Sunday, February 9, 2014

Super Simple Ironing Board Cover

I try very hard not to form sentimental attachments to objects. One exception is a set of ironing boards (a big one and a sleeve board) that I took from my grandmother's house after she died. There's something about standing over it, doing a task that it so stereotypically domestic, that makes me very pensive. My grandmother was the typical Mad Men Betty Draper-style wife and mother. When I'm ironing (and let's be honest, that doesn't happen often), my mind will wander to how she must have felt, standing over that same ironing board decades ago. Was she content with her life? Was she bored beyond belief? By the time I was old enough to ask her those questions, she was suffering from Alzheimer's, so I'll never really know.

Similarly, my grandfather made the sleeve-board. It's just some dowels and boards with padding stapled over the top, but I love that he built it himself rather than going to the store and buying one. He died when I was ten, so I didn't really know him either, but he should be happy to know that his legacy lives on every time I need to iron something small.

Sentimentality aside, I really like both of these boards because they're so sturdy. The large ironing board weights a ton. It's almost a struggle to put it upright and back in the closet. The advantage of that, though, is that it doesn't move when I'm ironing. Same with the sleeve board. I had a collapsible one before, and it was constantly collapsing on itself while I was ironing. This one takes up more storage space, but it doesn't go anywhere when I'm using it.

I had a piece of fabric from the October Small Craft supply sale that I really liked, but I didn't have enough to make a shirt (how I originally envisioned it). I had the genius idea to use it to cover the disintegrating ironing board covers. A few minutes on Google revealed that ironing board covers are ridiculously easy to make.

I just draped the fabric over the boards and cut, leaving about six inches around the edges.
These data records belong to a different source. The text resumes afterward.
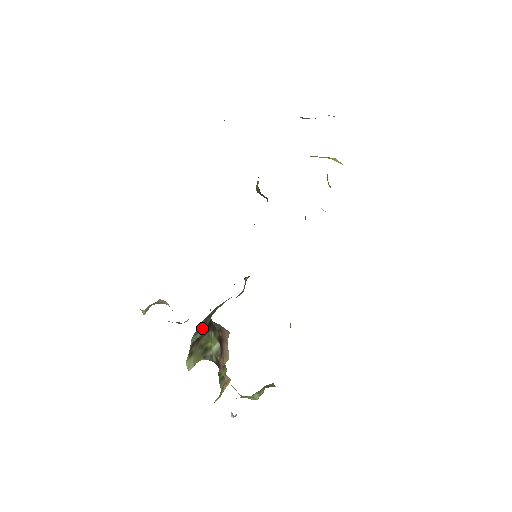
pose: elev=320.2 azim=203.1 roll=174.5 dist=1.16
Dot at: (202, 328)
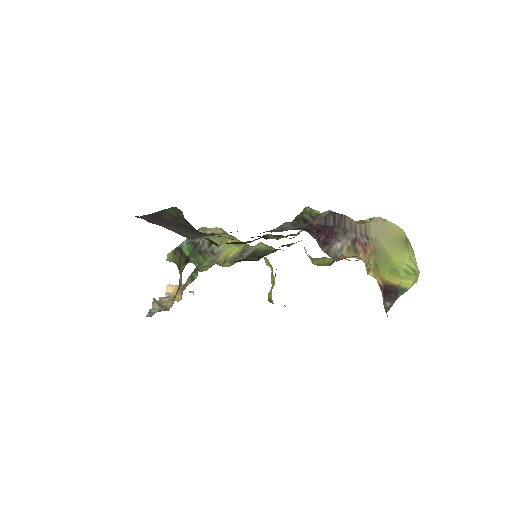
Dot at: (190, 248)
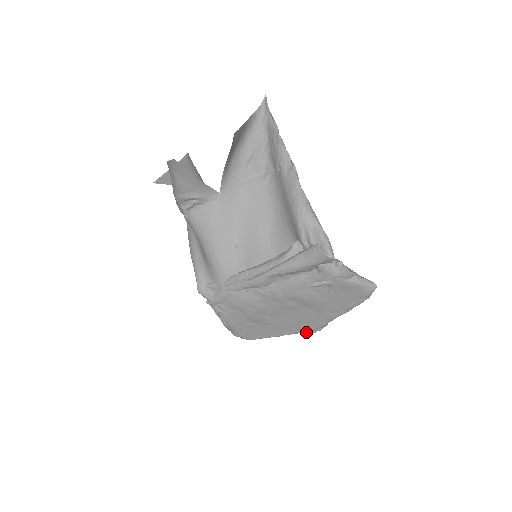
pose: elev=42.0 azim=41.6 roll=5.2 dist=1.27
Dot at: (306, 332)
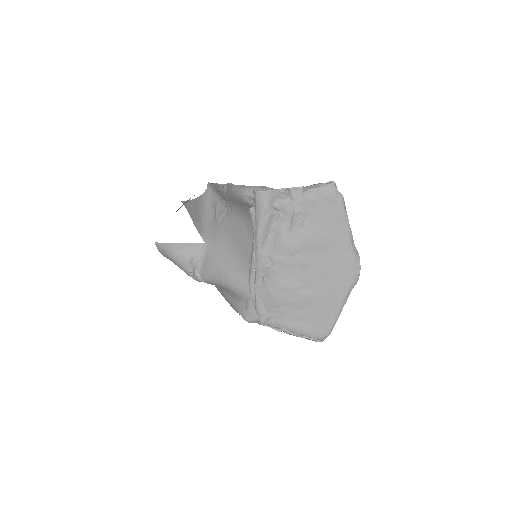
Dot at: (353, 280)
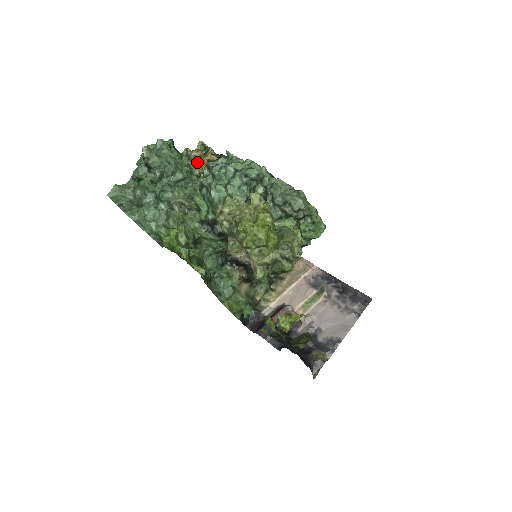
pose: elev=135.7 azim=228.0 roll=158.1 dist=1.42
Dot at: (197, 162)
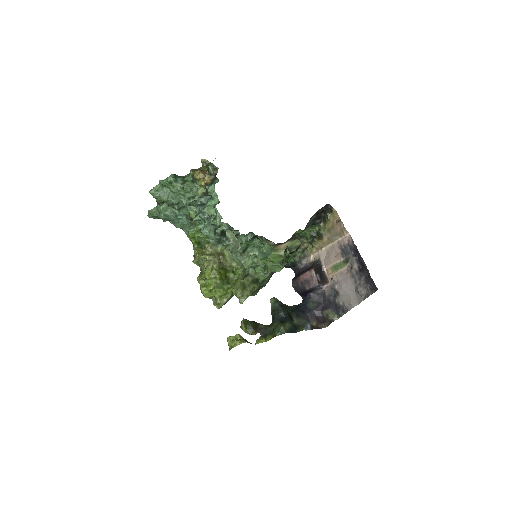
Dot at: occluded
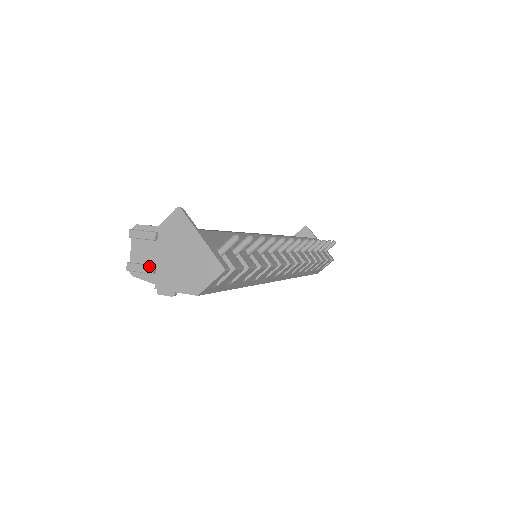
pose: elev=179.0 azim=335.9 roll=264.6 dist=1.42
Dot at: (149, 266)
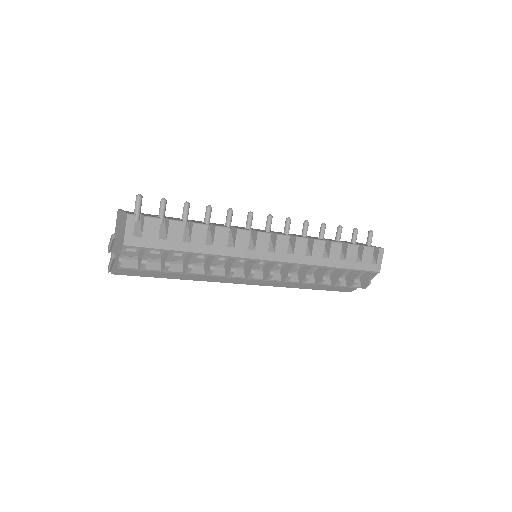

Then I sewed a casing and strung a piece of elastic through it. I pulled the elastic as tight as possible and safety pinned it together (mostly out of laziness - writing this now I realize it would have made more sense to take the cover off and sew it together). Et voila!

I repeated the same process for the smaller board, but didn't take any pictures. My most productive hours are often after 10pm on weeknights. And while I can bang out a lot of stuff, I don't always take the time to properly document it. The next time I iron (which may be a while from now), I'll try to remember to take a picture.

Sunday, February 2, 2014

Snow Day Feast, V'con Style

I've always said that winters in Detroit aren't really that bad. Sure it's cold, but the cold isn't brutal. We get some snow, but it melts after a few days. The skies are sometimes grey, but it makes me appreciate the sunshine on clear days. Those factors that make winter unpleasant (but not unbearable) make spring AMAZING.

Then the winter of 2014 hit. This winter also coincides with me living in a house with zero insulation. When it's windy outside, the curtains move inside. We got another big snow storm today. Determined not to let Mother Nature get in my way, I put on my boots and trekked the mile to Kroger to buy groceries and spent the day cooking Backyard BBQ sauceBBQ Black Eyed Peas Collard Rolls, and Messy Rice, all from Veganomicon.

This was a perfect snow day dish. I spent a leisurely three hours making it. I could have been more efficient with my time, but to me, one of the luxuries of a snow day is not stressing about multi-tasking. On a weeknight, I definitely wouldn't have taken the time to let BBQ sauce cook down for an hour or delicately roll steamed collard greens. But on a snowy Sunday, there wasn't much I'd rather be doing.

These turned out great. They were everything I think food should be -- a variety of recognizable textures and clean, distinct flavors that meld together perfectly. Full success!